Overview
Smelter performance is highly dependent on the runtime, hardware, and the feature set you need. It is a great choice in some scenarios, but suboptimal in others.
When to use Smelter?
Smelter is very efficient if you need a solution that will decode, modify raw frames and encode it back. However, if you only need some of those features there might be a better solution for you out there.
You should use Smelter:
- If you need to modify video content (add overlay, combine multiple sources, add some text or effects)
- You need to transcode the video to a different codec.
- You need to generate output in multiple resolutions.
You should not use Smelter:
- If you want to convert your stream into different protocol or format. For example, convert incoming RTMP stream into HLS playlist.
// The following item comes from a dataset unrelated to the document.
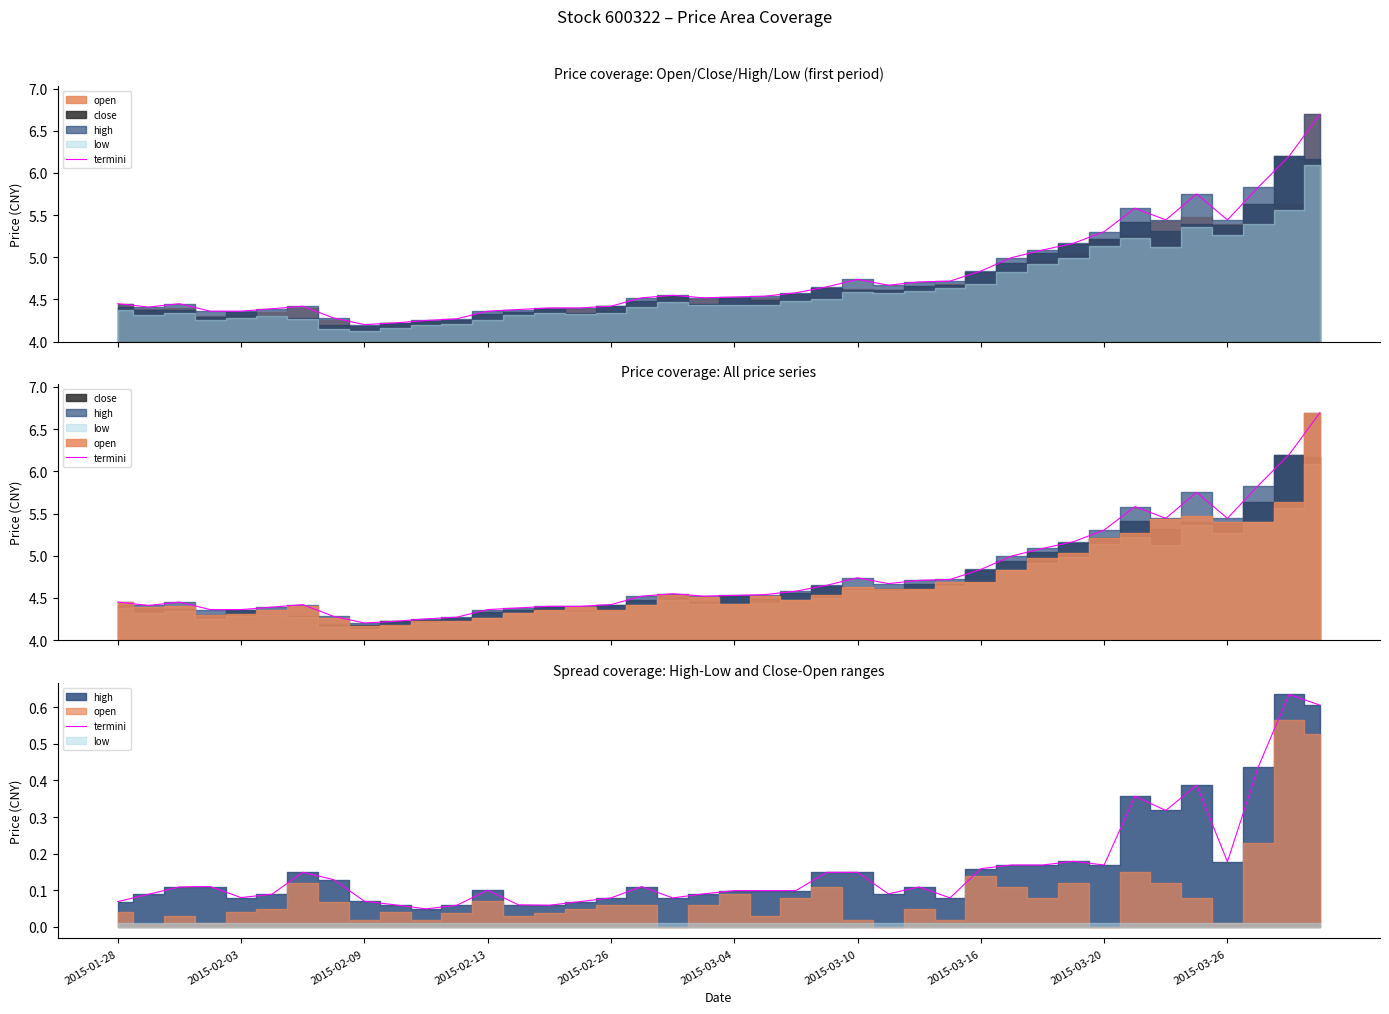

Reading left to right, what are all the values shown in this chart?

0.1	0.1	0.1	0.1	0.1	0.1	0.1	0.1	0.1	0.1	0.0	0.1	0.1	0.1	0.1	0.1	0.1	0.1	0.1	0.1	0.1	0.1	0.1	0.1	0.1	0.1	0.1	0.1	0.2	0.2	0.2	0.2	0.2	0.4	0.3	0.4	0.2	0.4	0.6	0.6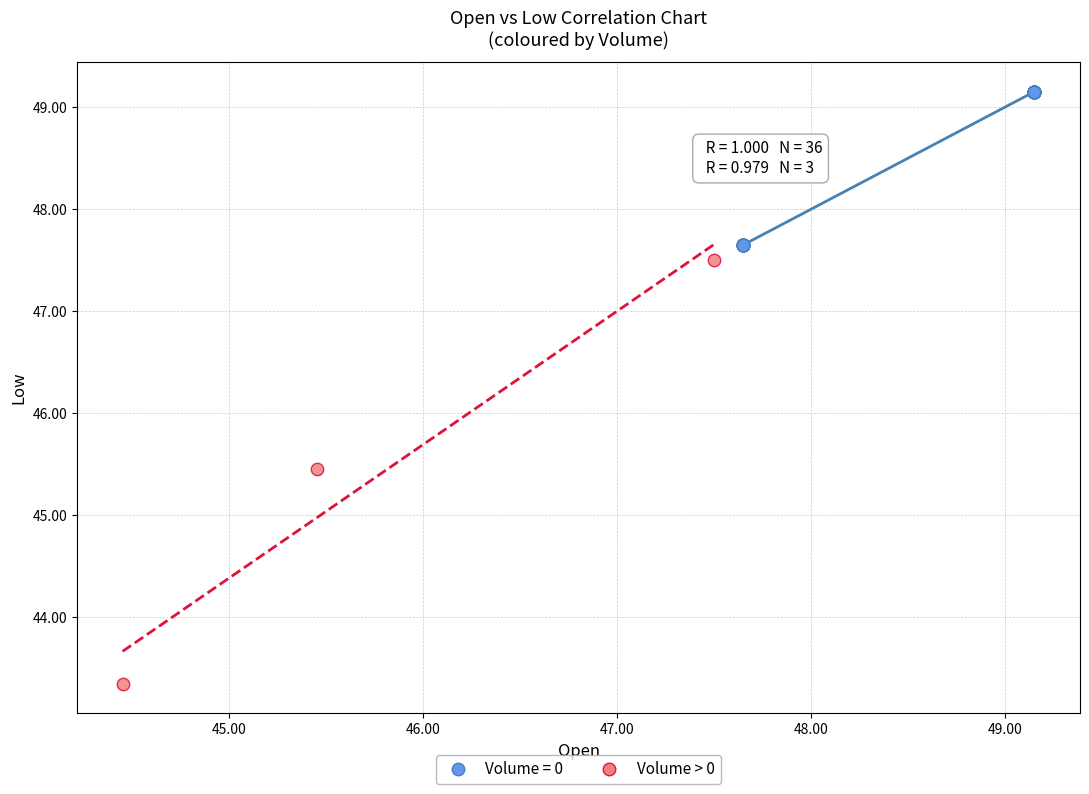

Which series has the widest spread of Y values?

Volume > 0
- If you want to re-stream something to more viewers. For example, broadcast incoming WHIP stream over WHEP consider a solution like Fishjam instead.
Key performance factors
The processing pipeline in Smelter consists of many components. However, only a few specific factors have deciding impact on the performance. We can divide or heaviest workloads into following categories:
- decoding - Converting encoded video e.g. H264 into raw frames (2D array of bytes representing specific pixels).
- rendering - Process that takes set of frames (one for each input) and produces set of frames (one for each output).
- encoding - Converting stream of raw frames (2D array of bytes representing specific pixels) into encoded video e.g. H264
Runtimes
You can run Smelter on the server or in the browser. Each environment has its own performance bottlenecks.